Instructions for the task: The required answer is a copy of each line in the entries below that includes "Suspicious".

Transcribed page contents:
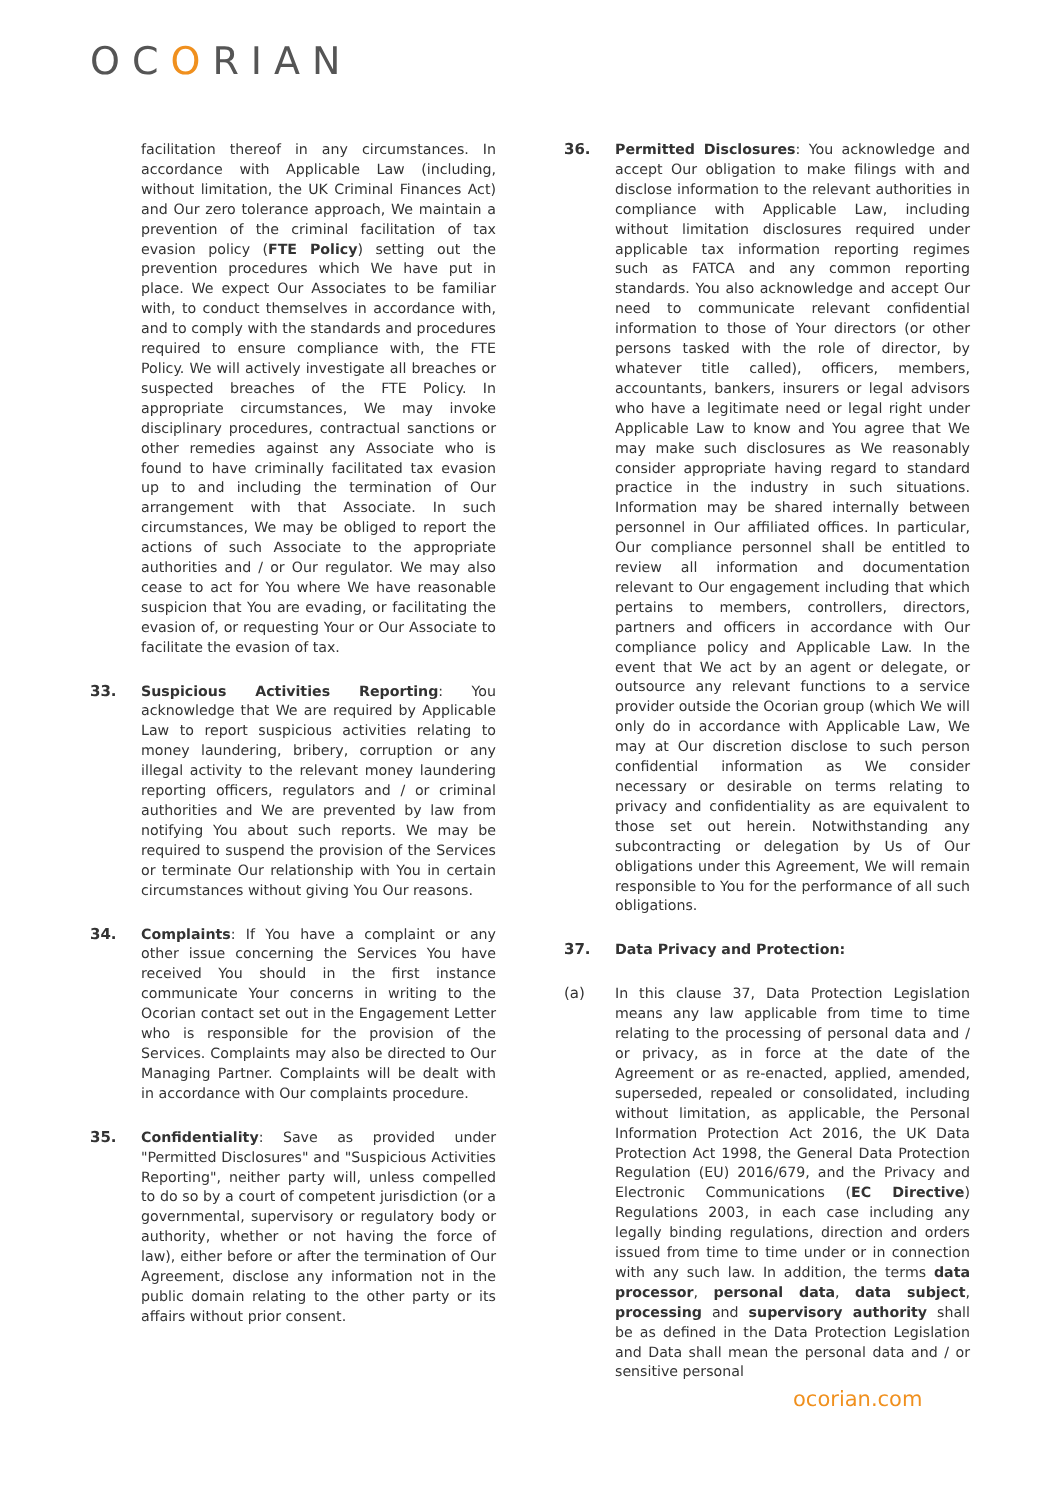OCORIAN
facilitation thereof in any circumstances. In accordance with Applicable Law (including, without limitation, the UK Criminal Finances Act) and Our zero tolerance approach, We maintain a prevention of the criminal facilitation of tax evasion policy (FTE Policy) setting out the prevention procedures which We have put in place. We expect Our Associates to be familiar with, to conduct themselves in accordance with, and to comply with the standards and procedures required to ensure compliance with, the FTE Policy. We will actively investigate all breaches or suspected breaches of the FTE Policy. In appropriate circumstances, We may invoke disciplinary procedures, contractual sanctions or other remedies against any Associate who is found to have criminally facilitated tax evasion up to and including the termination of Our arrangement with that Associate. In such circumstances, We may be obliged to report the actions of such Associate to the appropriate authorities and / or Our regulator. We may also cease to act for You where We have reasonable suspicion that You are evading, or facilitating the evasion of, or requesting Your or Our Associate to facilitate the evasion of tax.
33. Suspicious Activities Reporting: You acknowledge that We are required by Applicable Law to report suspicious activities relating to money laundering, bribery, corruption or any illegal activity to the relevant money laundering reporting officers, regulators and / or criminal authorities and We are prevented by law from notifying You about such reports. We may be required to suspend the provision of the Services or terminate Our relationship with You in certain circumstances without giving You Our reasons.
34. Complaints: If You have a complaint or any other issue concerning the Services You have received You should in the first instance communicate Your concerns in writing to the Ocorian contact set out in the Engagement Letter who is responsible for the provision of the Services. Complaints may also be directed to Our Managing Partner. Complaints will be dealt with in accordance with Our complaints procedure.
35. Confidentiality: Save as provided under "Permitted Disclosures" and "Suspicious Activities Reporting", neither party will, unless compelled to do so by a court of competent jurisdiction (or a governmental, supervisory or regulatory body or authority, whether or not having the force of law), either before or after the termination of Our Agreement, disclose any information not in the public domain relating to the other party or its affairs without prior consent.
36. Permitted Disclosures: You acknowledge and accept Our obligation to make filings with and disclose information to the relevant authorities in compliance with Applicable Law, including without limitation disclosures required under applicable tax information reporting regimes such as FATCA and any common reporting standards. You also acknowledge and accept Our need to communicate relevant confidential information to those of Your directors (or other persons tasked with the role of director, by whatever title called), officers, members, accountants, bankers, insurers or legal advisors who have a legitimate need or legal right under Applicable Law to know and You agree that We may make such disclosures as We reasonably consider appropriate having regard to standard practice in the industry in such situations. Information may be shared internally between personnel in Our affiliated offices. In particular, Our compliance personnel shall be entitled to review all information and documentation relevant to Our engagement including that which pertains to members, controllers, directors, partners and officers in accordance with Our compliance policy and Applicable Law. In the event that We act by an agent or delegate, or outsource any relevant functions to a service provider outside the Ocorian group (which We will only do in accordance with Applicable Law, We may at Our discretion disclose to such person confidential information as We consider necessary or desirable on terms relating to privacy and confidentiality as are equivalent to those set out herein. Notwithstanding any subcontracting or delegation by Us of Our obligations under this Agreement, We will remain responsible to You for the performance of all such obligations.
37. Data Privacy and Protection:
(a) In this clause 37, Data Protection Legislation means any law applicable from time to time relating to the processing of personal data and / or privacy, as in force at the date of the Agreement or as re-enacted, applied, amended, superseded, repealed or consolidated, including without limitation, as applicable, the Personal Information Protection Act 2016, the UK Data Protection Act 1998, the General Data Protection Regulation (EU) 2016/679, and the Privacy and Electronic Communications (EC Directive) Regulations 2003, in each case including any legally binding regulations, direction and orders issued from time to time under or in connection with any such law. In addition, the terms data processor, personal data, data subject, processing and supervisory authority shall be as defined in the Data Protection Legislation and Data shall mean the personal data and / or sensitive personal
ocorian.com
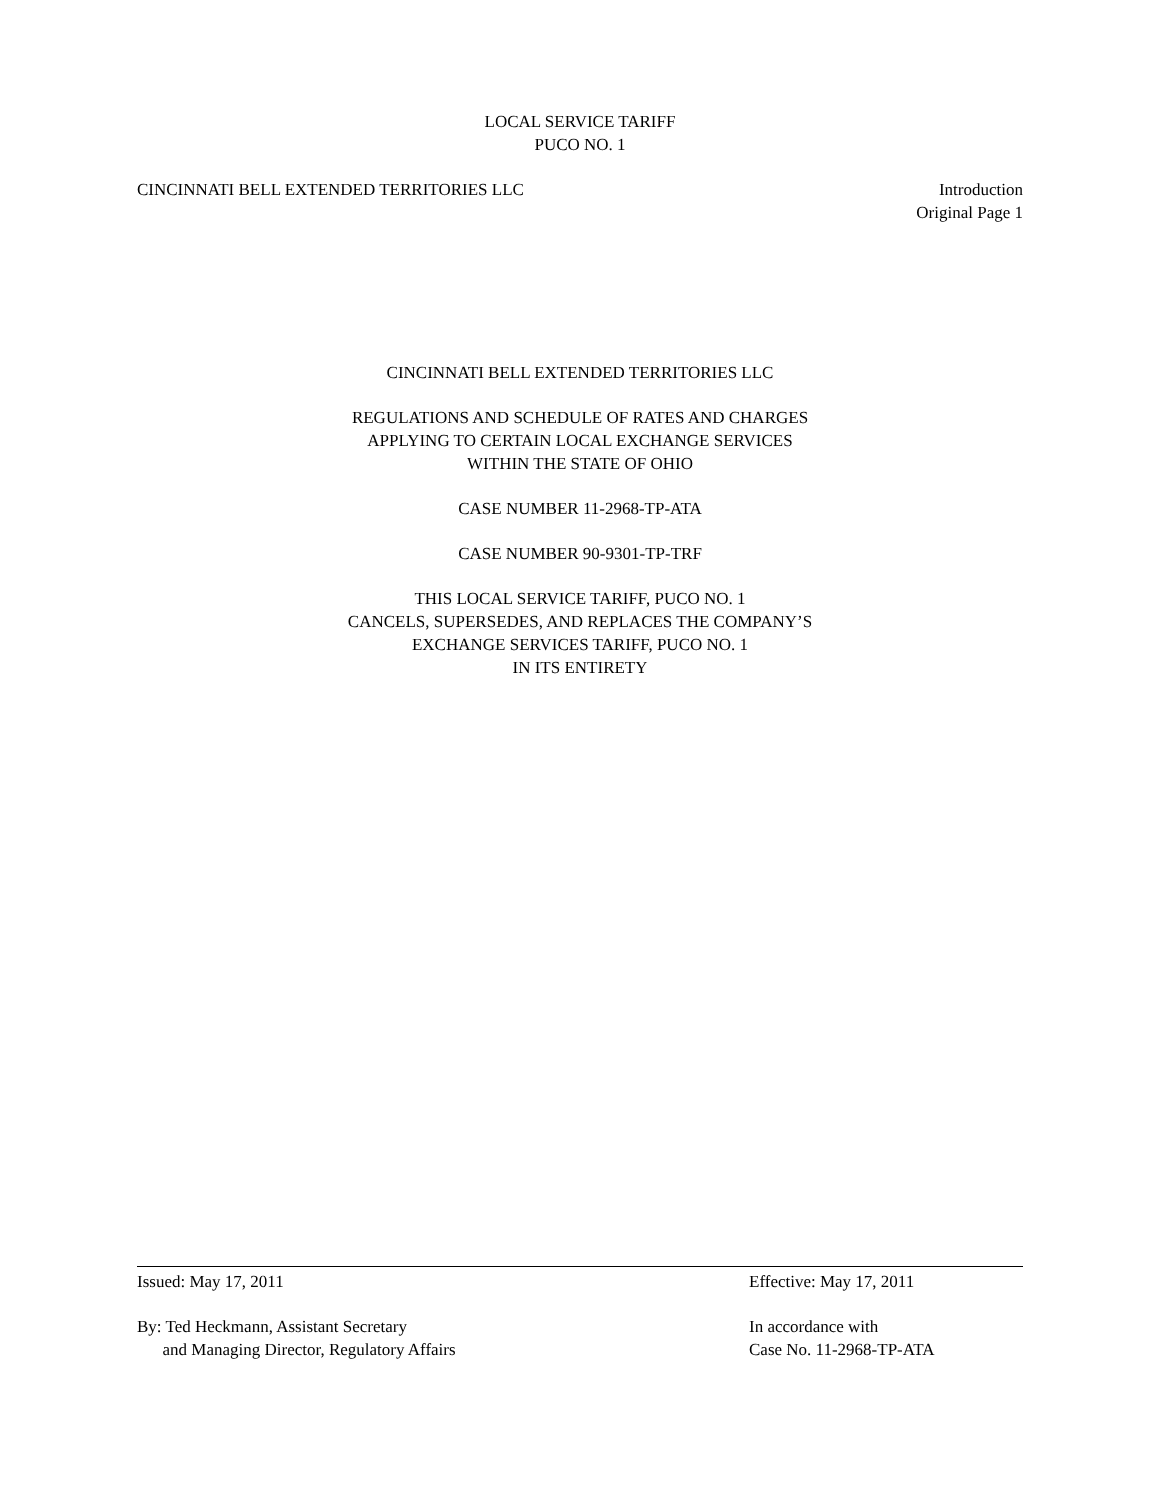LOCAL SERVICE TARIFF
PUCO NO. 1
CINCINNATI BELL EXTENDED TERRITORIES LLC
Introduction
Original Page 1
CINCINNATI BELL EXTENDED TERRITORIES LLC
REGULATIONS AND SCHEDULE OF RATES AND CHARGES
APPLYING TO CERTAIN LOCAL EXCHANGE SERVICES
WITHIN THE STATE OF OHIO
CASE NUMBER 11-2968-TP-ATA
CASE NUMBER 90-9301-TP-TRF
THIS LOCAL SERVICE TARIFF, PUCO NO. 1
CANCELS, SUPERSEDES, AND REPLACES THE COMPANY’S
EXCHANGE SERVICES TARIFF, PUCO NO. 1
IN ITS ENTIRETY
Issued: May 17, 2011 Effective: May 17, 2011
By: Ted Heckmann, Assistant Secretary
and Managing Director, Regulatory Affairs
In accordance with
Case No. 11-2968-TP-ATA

Output of the exercise:
33. Suspicious Activities Reporting: You acknowledge that We are required by Applicable Law to report suspicious activities relating to money laundering, bribery, corruption or any illegal activity to the relevant money laundering reporting officers, regulators and / or criminal authorities and We are prevented by law from notifying You about such reports. We may be required to suspend the provision of the Services or terminate Our relationship with You in certain circumstances without giving You Our reasons.
35. Confidentiality: Save as provided under "Permitted Disclosures" and "Suspicious Activities Reporting", neither party will, unless compelled to do so by a court of competent jurisdiction (or a governmental, supervisory or regulatory body or authority, whether or not having the force of law), either before or after the termination of Our Agreement, disclose any information not in the public domain relating to the other party or its affairs without prior consent.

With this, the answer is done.